Journal Arzneimittel-Forschung
Year 2001
Topically applied capsaicin (CAS 404-86-4) induces the release of substance P, a neurotransmitter, from sensory C-fibres. In addition, there is a specific blockade of transport and de-novo synthesis of substance P. As a result, repeated applications of capsaicin bring about a long lasting desensitisation to pain (increase of pain threshold). The desensitising effect is fully reversible. The confirmed pharmacodynamic actions and a number of double-blind clinical studies indicate that local capsicum preparations are very suitable for the treatment of neuropathic pain or musculoskeletal disorders, with or without inflammatory components. In a double-blind, randomised parallel-group study a capsicum plaster was compared with a placebo for 3 weeks in 154 patients with non-specific back pain. Inclusion criteria were a history of back pain for a minimum period of 3 months and a degree of pain of 5 or more on an eleven grade visual analogue scale. The principal target variable consisted of the score of 3 combined pain scales.
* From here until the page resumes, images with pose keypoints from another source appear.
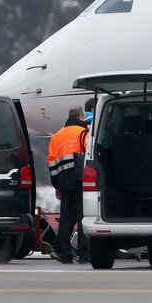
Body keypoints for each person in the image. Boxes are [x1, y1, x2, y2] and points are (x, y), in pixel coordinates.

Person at [47, 107, 91, 264]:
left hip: (64, 182)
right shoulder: (83, 133)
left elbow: (51, 163)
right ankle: (85, 254)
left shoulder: (56, 136)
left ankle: (64, 252)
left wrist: (57, 186)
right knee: (83, 217)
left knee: (66, 218)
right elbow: (90, 155)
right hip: (81, 180)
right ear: (80, 117)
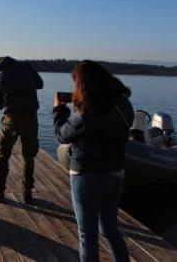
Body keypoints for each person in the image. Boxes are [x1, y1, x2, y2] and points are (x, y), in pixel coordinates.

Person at [53, 60, 134, 262]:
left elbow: (62, 135)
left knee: (87, 236)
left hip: (86, 177)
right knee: (110, 230)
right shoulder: (124, 105)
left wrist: (60, 111)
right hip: (115, 175)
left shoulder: (85, 112)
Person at [0, 56, 43, 204]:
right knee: (28, 156)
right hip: (31, 117)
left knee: (2, 155)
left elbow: (0, 106)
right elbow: (40, 84)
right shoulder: (27, 67)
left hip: (11, 119)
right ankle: (27, 195)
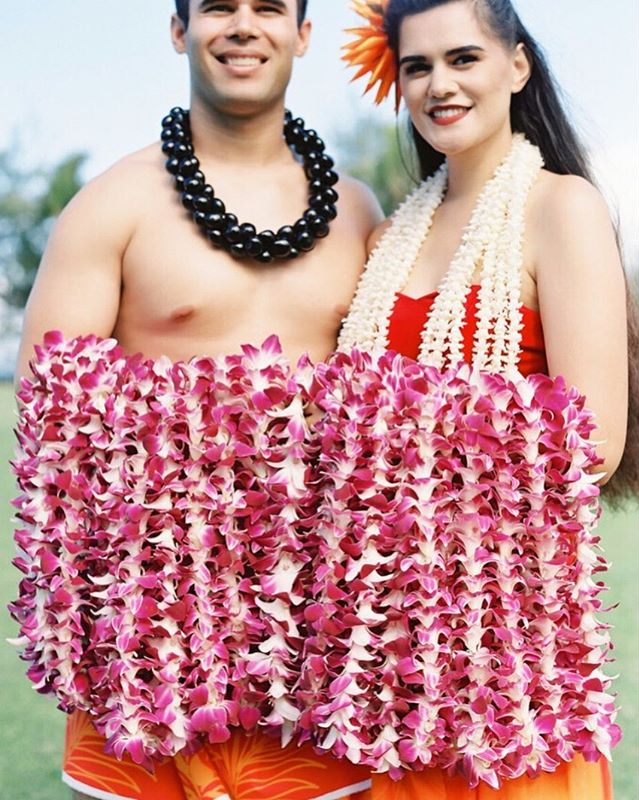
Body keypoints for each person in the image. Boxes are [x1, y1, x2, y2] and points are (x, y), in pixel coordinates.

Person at [16, 1, 382, 798]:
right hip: (149, 665)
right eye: (219, 7)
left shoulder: (358, 212)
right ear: (179, 31)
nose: (243, 26)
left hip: (312, 665)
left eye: (268, 8)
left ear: (303, 35)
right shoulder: (112, 204)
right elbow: (52, 418)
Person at [337, 0, 639, 797]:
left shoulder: (560, 207)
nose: (440, 84)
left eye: (463, 58)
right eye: (417, 67)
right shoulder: (386, 239)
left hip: (512, 655)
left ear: (517, 65)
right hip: (388, 662)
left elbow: (594, 441)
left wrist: (398, 447)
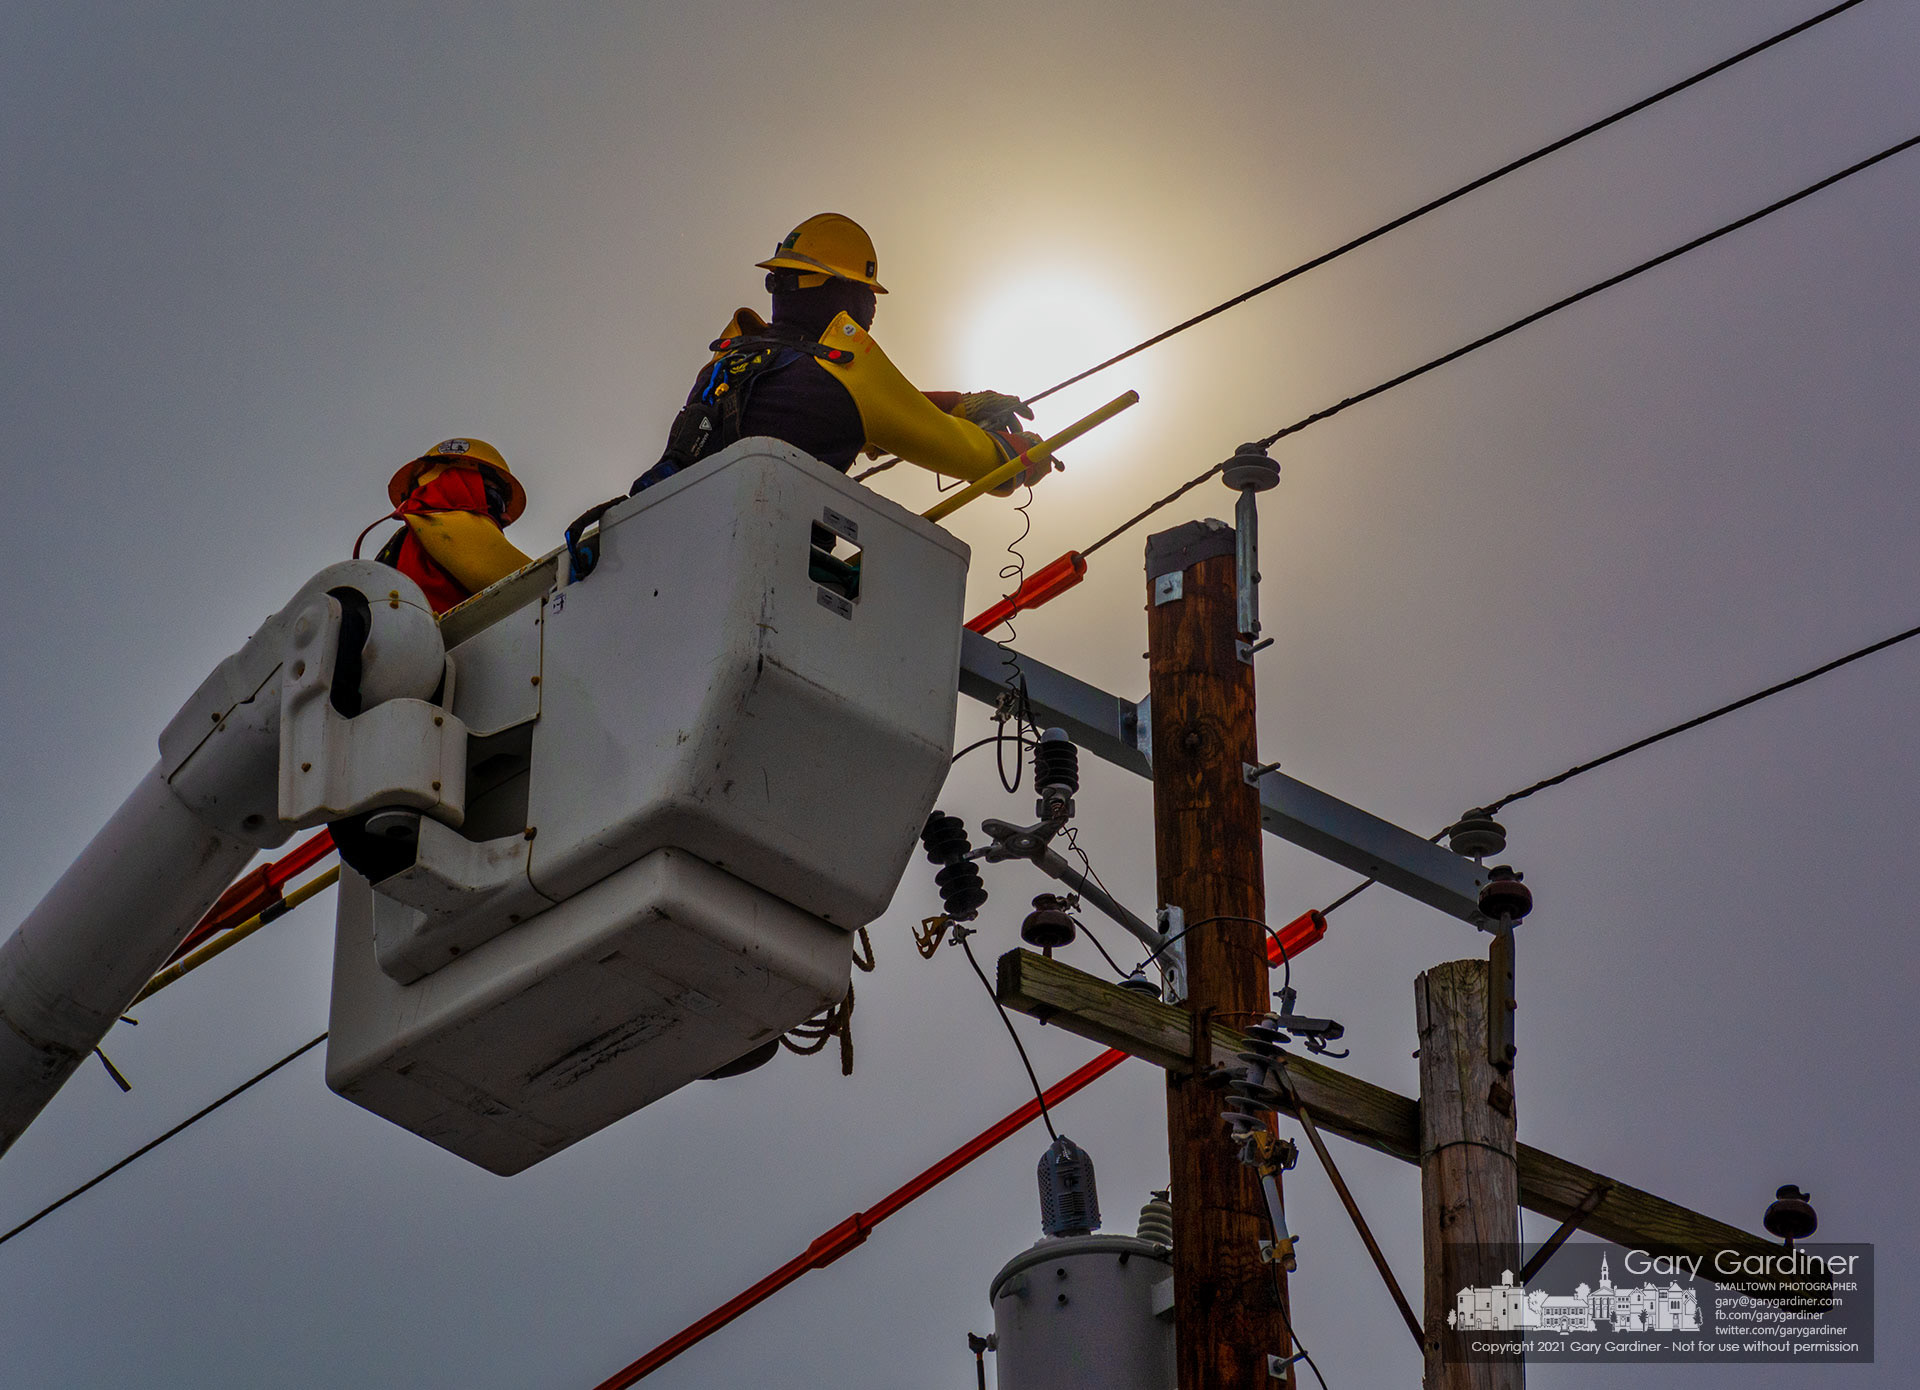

Secondary efficacy measures were tests of mobility, a disability index (in the context of Arhus low back rating scale) and global assessments by physicians and patients. For patients to be rated as responders their total pain score at the final examination after 3 weeks of treatment had to show a reduction by at least 30% of the baseline value. The study unequivocally achieved the target criterion with a rate of responders in the capsicum group of 60.8% against 42.1% in the placebo group (p = 0.0219). The sum of the 3 separate pain scales decreased more markedly in the capsicum group than in the placebo group (38.5% compared to 28.0%; p = 0.002). Relatively slight improvements of the impaired mobility and the functional status are explained by the characteristics of the disorder treated. The efficacy ratings by observers and patients was definitely in favour of capsicum. Adverse effects--mostly harmless and resolving spontaneously--were reported by 15 patients in the capsicum group and by 9 in the placebo group. The tolerance ratings by investigators and patients were superior to the placebo product. This, however, partly is due to the local pharmacological actions of the drug. As in comparably positive randomised studies with capsaicin cream in patients with osteoarthritis or fibromyalgia it was shown that a capsicum plaster preparation can also be used to advantage in chronic non-specific back pain.